= Exercise directions =
Copy the data below word for word, keeping every line as it appears.

** Data listing follows **

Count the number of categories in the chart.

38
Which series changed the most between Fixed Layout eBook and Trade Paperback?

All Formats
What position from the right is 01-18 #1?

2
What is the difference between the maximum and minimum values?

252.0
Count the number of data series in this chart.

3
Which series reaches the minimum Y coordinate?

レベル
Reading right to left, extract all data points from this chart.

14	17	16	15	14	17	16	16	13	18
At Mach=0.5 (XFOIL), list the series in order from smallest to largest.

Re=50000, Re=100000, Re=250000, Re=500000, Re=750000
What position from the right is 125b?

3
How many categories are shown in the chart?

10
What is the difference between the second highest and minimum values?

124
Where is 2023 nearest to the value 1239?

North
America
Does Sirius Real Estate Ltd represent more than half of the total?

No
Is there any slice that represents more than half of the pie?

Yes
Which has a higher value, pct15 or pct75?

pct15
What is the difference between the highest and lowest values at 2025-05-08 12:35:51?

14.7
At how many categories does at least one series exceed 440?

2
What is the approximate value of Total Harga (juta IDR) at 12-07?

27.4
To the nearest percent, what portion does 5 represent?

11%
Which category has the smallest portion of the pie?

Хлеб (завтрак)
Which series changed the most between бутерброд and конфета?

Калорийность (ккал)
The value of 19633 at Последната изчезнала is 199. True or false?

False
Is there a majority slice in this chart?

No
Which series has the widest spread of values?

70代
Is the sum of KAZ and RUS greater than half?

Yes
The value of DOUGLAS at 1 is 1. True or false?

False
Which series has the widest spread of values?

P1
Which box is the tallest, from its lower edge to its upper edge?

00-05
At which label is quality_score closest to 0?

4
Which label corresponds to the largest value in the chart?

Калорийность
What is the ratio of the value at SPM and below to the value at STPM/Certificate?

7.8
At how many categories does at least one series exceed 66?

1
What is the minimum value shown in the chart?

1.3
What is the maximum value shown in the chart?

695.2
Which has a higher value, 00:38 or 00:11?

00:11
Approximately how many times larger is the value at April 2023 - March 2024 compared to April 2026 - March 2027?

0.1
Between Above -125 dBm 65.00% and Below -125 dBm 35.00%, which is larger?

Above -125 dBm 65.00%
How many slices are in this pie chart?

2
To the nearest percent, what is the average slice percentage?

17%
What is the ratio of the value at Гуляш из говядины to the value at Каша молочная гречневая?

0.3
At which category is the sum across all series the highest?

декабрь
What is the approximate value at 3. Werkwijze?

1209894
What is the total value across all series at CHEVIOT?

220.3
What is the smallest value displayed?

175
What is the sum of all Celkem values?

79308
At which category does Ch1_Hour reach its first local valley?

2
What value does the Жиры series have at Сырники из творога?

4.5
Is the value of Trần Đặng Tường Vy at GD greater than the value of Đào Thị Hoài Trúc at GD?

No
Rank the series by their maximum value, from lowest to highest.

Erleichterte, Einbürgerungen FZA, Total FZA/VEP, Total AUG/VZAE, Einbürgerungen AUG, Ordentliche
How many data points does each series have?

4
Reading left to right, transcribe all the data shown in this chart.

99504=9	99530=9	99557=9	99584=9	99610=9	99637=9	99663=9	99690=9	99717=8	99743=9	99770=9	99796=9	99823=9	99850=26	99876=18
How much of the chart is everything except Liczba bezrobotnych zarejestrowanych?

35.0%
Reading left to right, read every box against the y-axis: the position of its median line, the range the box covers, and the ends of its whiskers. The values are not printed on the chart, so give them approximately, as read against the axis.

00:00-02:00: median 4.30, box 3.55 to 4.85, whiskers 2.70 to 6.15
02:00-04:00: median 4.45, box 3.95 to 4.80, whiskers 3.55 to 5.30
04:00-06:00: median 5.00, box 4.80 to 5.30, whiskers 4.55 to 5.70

** End of Data listing **

= Reply =
Count the number of categories in the chart.

38
Which series changed the most between Fixed Layout eBook and Trade Paperback?

All Formats
What position from the right is 01-18 #1?

2
What is the difference between the maximum and minimum values?

252.0
Count the number of data series in this chart.

3
Which series reaches the minimum Y coordinate?

レベル
Reading right to left, extract all data points from this chart.

14	17	16	15	14	17	16	16	13	18
At Mach=0.5 (XFOIL), list the series in order from smallest to largest.

Re=50000, Re=100000, Re=250000, Re=500000, Re=750000
What position from the right is 125b?

3
How many categories are shown in the chart?

10
What is the difference between the second highest and minimum values?

124
Where is 2023 nearest to the value 1239?

North
America
Does Sirius Real Estate Ltd represent more than half of the total?

No
Is there any slice that represents more than half of the pie?

Yes
Which has a higher value, pct15 or pct75?

pct15
What is the difference between the highest and lowest values at 2025-05-08 12:35:51?

14.7
At how many categories does at least one series exceed 440?

2
What is the approximate value of Total Harga (juta IDR) at 12-07?

27.4
To the nearest percent, what portion does 5 represent?

11%
Which category has the smallest portion of the pie?

Хлеб (завтрак)
Which series changed the most between бутерброд and конфета?

Калорийность (ккал)
The value of 19633 at Последната изчезнала is 199. True or false?

False
Is there a majority slice in this chart?

No
Which series has the widest spread of values?

70代
Is the sum of KAZ and RUS greater than half?

Yes
The value of DOUGLAS at 1 is 1. True or false?

False
Which series has the widest spread of values?

P1
Which box is the tallest, from its lower edge to its upper edge?

00-05
At which label is quality_score closest to 0?

4
Which label corresponds to the largest value in the chart?

Калорийность
What is the ratio of the value at SPM and below to the value at STPM/Certificate?

7.8
At how many categories does at least one series exceed 66?

1
What is the minimum value shown in the chart?

1.3
What is the maximum value shown in the chart?

695.2
Which has a higher value, 00:38 or 00:11?

00:11
Approximately how many times larger is the value at April 2023 - March 2024 compared to April 2026 - March 2027?

0.1
Between Above -125 dBm 65.00% and Below -125 dBm 35.00%, which is larger?

Above -125 dBm 65.00%
How many slices are in this pie chart?

2
To the nearest percent, what is the average slice percentage?

17%
What is the ratio of the value at Гуляш из говядины to the value at Каша молочная гречневая?

0.3
At which category is the sum across all series the highest?

декабрь
What is the approximate value at 3. Werkwijze?

1209894
What is the total value across all series at CHEVIOT?

220.3
What is the smallest value displayed?

175
What is the sum of all Celkem values?

79308
At which category does Ch1_Hour reach its first local valley?

2
What value does the Жиры series have at Сырники из творога?

4.5
Is the value of Trần Đặng Tường Vy at GD greater than the value of Đào Thị Hoài Trúc at GD?

No
Rank the series by their maximum value, from lowest to highest.

Erleichterte, Einbürgerungen FZA, Total FZA/VEP, Total AUG/VZAE, Einbürgerungen AUG, Ordentliche
How many data points does each series have?

4
Reading left to right, transcribe all the data shown in this chart.

99504=9	99530=9	99557=9	99584=9	99610=9	99637=9	99663=9	99690=9	99717=8	99743=9	99770=9	99796=9	99823=9	99850=26	99876=18
How much of the chart is everything except Liczba bezrobotnych zarejestrowanych?

35.0%
Reading left to right, read every box against the y-axis: the position of its median line, the range the box covers, and the ends of its whiskers. The values are not printed on the chart, so give them approximately, as read against the axis.

00:00-02:00: median 4.30, box 3.55 to 4.85, whiskers 2.70 to 6.15
02:00-04:00: median 4.45, box 3.95 to 4.80, whiskers 3.55 to 5.30
04:00-06:00: median 5.00, box 4.80 to 5.30, whiskers 4.55 to 5.70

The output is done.